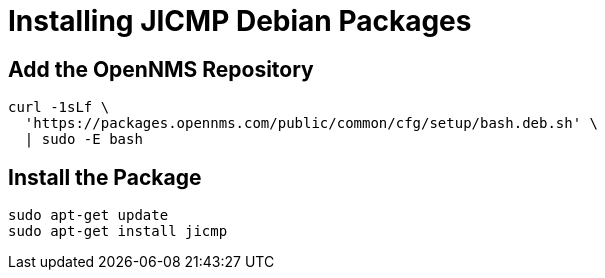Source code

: = Installing JICMP Debian Packages

== Add the OpenNMS Repository

[source, shell]
----
curl -1sLf \
  'https://packages.opennms.com/public/common/cfg/setup/bash.deb.sh' \
  | sudo -E bash
----

== Install the Package

[source, shell]
----
sudo apt-get update
sudo apt-get install jicmp
----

_____

* [WHAT YOU NEED TO DO]:
Leaving the pictures out, reproduce the entries above exactly.

* [RESULT OF THE EXERCISE]:
Source code

: = Installing JICMP Debian Packages

== Add the OpenNMS Repository

[source, shell]
----
curl -1sLf \
  'https://packages.opennms.com/public/common/cfg/setup/bash.deb.sh' \
  | sudo -E bash
----

== Install the Package

[source, shell]
----
sudo apt-get update
sudo apt-get install jicmp
----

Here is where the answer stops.